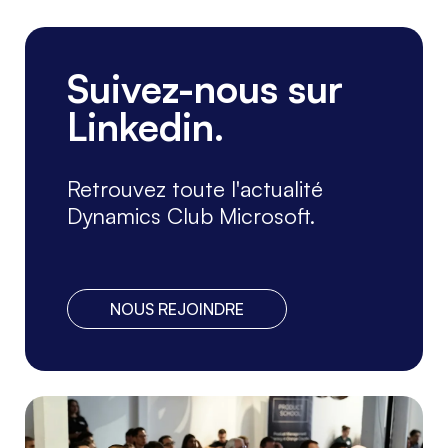
Suivez-nous sur
Linkedin.
Retrouvez toute l'actualité
Dynamics Club Microsoft.
NOUS REJOINDRE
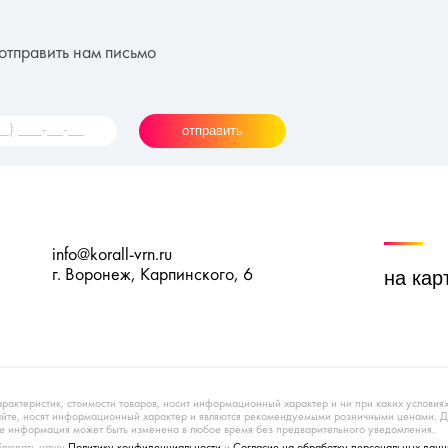
отправить нам письмо
отправить
info@korall-vrn.ru
г. Воронеж, Карпинского, 6
на кар
арактеристик, стоимости товаров, носит информационный характер и ни при каких условия
сайте, носят информационный характер и являются рекомендуемыми розничными ценами. 
 информация может быть изменена в любое время без предварительного уведомления.
облюдать нашу
Политику конфиденциальности
и
Согласие на обработку персональных данн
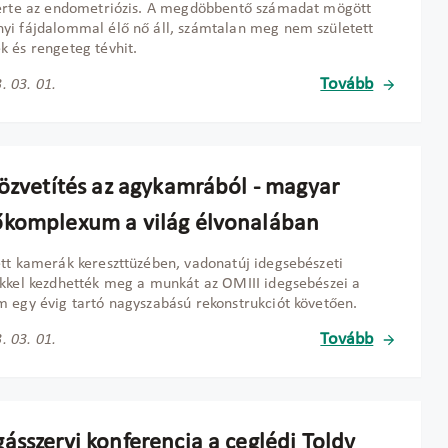
zerte az endometriózis. A megdöbbentő számadat mögött
i fájdalommal élő nő áll, számtalan meg nem született
 és rengeteg tévhit.
Tovább
. 03. 01.
közvetítés az agykamrából - magyar
komplexum a világ élvonalában
tt kamerák kereszttüzében, vadonatúj idegsebészeti
kkel kezdhették meg a munkát az OMIII idegsebészei a
 egy évig tartó nagyszabású rekonstrukciót követően.
Tovább
. 03. 01.
ásszervi konferencia a ceglédi Toldy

------------------------------

WORK REQUIRED
Copy out the text read from every row above, word for word, leaving out the pictures.

OUTPUT OF THE EXERCISE
Suivez-nous sur
Linkedin.
Retrouvez toute l'actualité
Dynamics Club Microsoft.
NOUS REJOINDRE
отправить нам письмо
отправить
info@korall-vrn.ru
г. Воронеж, Карпинского, 6
на кар
арактеристик, стоимости товаров, носит информационный характер и ни при каких условия
сайте, носят информационный характер и являются рекомендуемыми розничными ценами. 
 информация может быть изменена в любое время без предварительного уведомления.
облюдать нашу
Политику конфиденциальности
и
Согласие на обработку персональных данн
zerte az endometriózis. A megdöbbentő számadat mögött
i fájdalommal élő nő áll, számtalan meg nem született
 és rengeteg tévhit.
Tovább
. 03. 01.
közvetítés az agykamrából - magyar
komplexum a világ élvonalában
tt kamerák kereszttüzében, vadonatúj idegsebészeti
kkel kezdhették meg a munkát az OMIII idegsebészei a
 egy évig tartó nagyszabású rekonstrukciót követően.
Tovább
. 03. 01.
ásszervi konferencia a ceglédi Toldy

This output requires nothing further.